━━━ EXTRACT ━━━

Readers of Biography surely know Sima Qian (ca. 145-ca. 86 B.C.E.), or should. (For those unfamiliar, he was the compiler of China's most influential work of history and biography, the 130 chapter Shi ji [also romanized Shih chi], Records of the Historian, 1 a monument of vast scope and insight, still one of China's most read classical works. Sima was the man's family name, Qian his given name [also romanized as Ssu-ma Ch'ien].) As Grant Hardy relates at the outset of his provocative and thoroughgoing treatment of the man and his opus, "after Confucius and the First Emperor of Qin, Sima Qian was one of the creators of Imperial China"; indeed, "he virtually created the two earlier figures" (xi). Again, in Hardy's cogent phrasing, "Sima Qian's book became a foundational text in Chinese civilization. Sima wrote a universal history . . . and in doing so, he defined what it meant to be Chinese." These are bold statements. But I will not quibble here, for Hardy's broad and insightful analysis of Sima Qian's "universal history" progresses to its conclusion with the relentless propulsion of the tides at Mont-Saint-Michel.

━━━

= WRITTEN EXERCISE 1 =
Summarize the excerpt on Sima Qian in two sentences.

━━━ THE DATA ━━━

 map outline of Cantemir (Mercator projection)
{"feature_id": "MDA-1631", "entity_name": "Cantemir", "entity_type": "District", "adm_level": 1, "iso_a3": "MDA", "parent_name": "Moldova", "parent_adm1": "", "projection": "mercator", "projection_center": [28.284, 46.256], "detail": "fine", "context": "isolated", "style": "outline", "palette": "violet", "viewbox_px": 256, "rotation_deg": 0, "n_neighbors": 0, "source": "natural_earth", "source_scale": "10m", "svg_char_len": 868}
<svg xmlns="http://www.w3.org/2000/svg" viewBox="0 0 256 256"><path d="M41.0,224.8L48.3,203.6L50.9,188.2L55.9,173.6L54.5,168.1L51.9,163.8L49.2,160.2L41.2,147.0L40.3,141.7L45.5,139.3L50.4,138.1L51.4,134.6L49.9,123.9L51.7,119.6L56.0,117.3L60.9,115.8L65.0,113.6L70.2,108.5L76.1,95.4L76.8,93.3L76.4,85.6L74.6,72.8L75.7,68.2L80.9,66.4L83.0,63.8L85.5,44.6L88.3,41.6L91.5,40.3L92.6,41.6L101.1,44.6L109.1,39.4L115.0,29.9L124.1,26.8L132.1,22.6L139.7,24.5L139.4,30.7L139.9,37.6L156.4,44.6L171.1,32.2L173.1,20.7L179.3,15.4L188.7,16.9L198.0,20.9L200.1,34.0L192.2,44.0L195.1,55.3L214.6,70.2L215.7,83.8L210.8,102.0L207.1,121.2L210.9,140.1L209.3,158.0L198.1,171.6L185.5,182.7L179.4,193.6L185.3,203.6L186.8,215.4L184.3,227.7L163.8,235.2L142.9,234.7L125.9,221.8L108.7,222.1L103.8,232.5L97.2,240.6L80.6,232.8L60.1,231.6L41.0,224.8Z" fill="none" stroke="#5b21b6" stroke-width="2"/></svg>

━━━
━━━ THE DATA ━━━

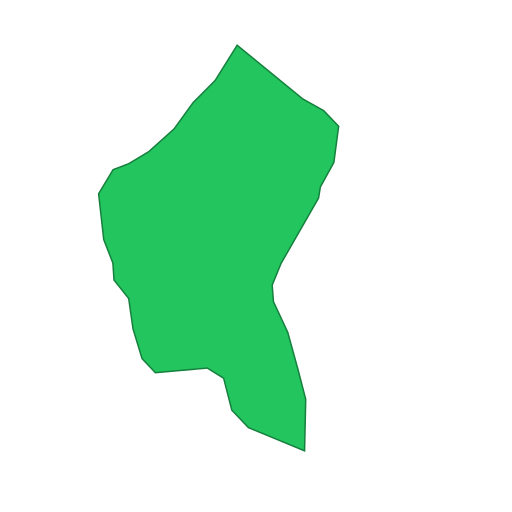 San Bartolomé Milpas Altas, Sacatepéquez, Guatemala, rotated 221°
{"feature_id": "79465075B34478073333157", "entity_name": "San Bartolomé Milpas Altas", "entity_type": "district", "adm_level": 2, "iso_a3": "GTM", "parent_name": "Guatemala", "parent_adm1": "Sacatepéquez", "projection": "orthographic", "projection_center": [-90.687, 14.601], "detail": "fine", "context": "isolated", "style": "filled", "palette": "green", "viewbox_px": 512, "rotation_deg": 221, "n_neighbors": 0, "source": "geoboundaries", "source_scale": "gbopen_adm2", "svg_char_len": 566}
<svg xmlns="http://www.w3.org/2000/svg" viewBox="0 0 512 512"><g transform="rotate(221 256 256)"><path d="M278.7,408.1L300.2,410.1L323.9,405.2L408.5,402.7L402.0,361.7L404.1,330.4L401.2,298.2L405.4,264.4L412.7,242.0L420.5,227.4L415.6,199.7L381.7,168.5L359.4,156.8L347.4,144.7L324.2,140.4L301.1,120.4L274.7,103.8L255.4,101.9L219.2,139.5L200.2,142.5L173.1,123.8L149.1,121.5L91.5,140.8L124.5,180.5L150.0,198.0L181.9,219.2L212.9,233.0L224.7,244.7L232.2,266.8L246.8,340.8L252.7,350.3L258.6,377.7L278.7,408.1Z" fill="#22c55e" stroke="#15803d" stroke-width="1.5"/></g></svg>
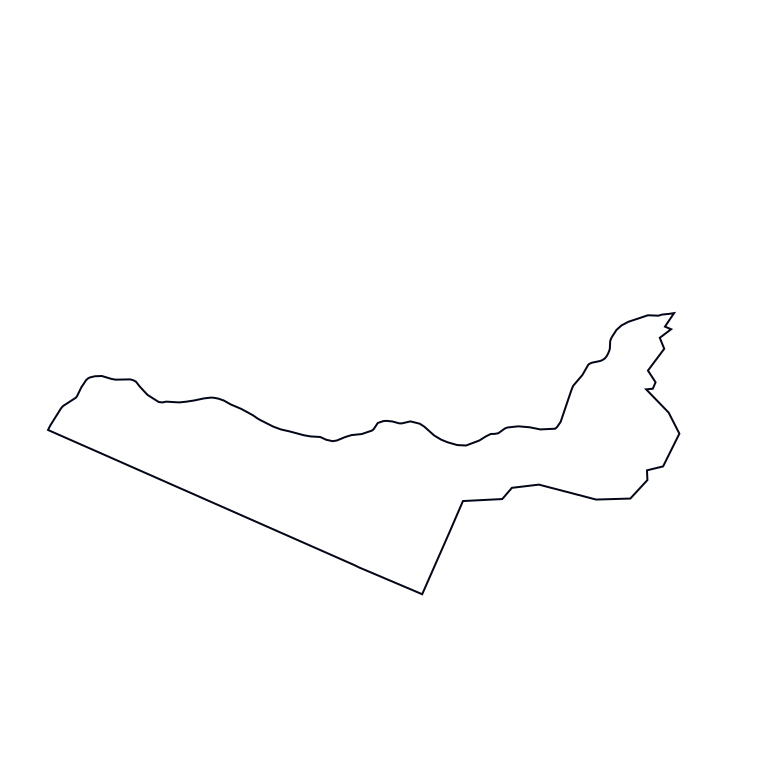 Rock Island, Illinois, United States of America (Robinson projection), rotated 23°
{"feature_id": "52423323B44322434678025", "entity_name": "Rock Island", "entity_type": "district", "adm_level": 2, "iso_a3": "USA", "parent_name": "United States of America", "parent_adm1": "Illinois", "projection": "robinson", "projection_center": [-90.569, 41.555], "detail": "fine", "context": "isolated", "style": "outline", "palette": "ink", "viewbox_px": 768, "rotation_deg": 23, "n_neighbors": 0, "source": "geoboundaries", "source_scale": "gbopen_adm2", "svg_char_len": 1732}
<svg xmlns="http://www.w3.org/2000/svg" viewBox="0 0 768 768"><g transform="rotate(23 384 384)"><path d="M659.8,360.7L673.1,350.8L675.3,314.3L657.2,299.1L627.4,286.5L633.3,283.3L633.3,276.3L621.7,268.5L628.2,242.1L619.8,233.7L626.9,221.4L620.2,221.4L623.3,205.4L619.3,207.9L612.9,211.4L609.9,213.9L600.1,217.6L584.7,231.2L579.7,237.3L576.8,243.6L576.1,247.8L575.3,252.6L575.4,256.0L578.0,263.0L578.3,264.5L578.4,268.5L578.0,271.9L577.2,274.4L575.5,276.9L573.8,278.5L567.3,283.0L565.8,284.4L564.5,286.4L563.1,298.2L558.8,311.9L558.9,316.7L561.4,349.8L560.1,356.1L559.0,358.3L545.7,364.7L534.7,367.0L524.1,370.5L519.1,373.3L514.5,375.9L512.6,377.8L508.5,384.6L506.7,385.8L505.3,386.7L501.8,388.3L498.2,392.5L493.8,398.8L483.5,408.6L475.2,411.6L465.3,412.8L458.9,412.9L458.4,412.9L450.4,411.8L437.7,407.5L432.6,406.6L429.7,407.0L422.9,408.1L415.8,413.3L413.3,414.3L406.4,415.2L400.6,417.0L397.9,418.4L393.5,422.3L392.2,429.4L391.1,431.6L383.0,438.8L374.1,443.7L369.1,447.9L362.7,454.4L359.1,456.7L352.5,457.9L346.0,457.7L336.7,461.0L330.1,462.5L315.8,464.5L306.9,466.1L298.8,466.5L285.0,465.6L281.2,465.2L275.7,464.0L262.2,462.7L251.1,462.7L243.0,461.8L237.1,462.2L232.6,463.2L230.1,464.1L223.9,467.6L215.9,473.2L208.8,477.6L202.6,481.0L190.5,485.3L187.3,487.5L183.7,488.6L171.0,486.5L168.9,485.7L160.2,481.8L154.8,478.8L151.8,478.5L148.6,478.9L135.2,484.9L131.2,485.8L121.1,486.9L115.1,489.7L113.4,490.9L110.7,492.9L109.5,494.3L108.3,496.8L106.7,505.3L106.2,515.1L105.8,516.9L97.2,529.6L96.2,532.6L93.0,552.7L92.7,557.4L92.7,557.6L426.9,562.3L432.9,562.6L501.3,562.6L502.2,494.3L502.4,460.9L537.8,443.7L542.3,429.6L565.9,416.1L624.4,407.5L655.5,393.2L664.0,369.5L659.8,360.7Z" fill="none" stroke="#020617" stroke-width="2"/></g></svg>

━━━

= WRITTEN EXERCISE 2 =
Lay out the lines of the records as a numbered list, beginning at the line that contains "San Bartolomé Milpas Altas, Sacatepéquez, Guatemala, rotated" and stopping after the line that contains "Rock Island, Illinois, United". Omit blank lines and leave the pictures out of the answer.

= FULL SOLUTION 1 =
Sima Qian compiled the Shi ji, or Records of the Historian, a 130-chapter work of history and biography that is still one of China's most read classical works. Grant Hardy's treatment presents him as one of the creators of Imperial China whose universal history became a foundational text in Chinese civilization and defined what it meant to be Chinese, and the reviewer calls the analysis broad and insightful.

= FULL SOLUTION 2 =
1.  San Bartolomé Milpas Altas, Sacatepéquez, Guatemala, rotated 221°
2. {"feature_id": "79465075B34478073333157", "entity_name": "San Bartolomé Milpas Altas", "entity_type": "district", "adm_level": 2, "iso_a3": "GTM", "parent_name": "Guatemala", "parent_adm1": "Sacatepéquez", "projection": "orthographic", "projection_center": [-90.687, 14.601], "detail": "fine", "context": "isolated", "style": "filled", "palette": "green", "viewbox_px": 512, "rotation_deg": 221, "n_neighbors": 0, "source": "geoboundaries", "source_scale": "gbopen_adm2", "svg_char_len": 566}
3. <svg xmlns="http://www.w3.org/2000/svg" viewBox="0 0 512 512"><g transform="rotate(221 256 256)"><path d="M278.7,408.1L300.2,410.1L323.9,405.2L408.5,402.7L402.0,361.7L404.1,330.4L401.2,298.2L405.4,264.4L412.7,242.0L420.5,227.4L415.6,199.7L381.7,168.5L359.4,156.8L347.4,144.7L324.2,140.4L301.1,120.4L274.7,103.8L255.4,101.9L219.2,139.5L200.2,142.5L173.1,123.8L149.1,121.5L91.5,140.8L124.5,180.5L150.0,198.0L181.9,219.2L212.9,233.0L224.7,244.7L232.2,266.8L246.8,340.8L252.7,350.3L258.6,377.7L278.7,408.1Z" fill="#22c55e" stroke="#15803d" stroke-width="1.5"/></g></svg>
4.  Rock Island, Illinois, United States of America (Robinson projection), rotated 23°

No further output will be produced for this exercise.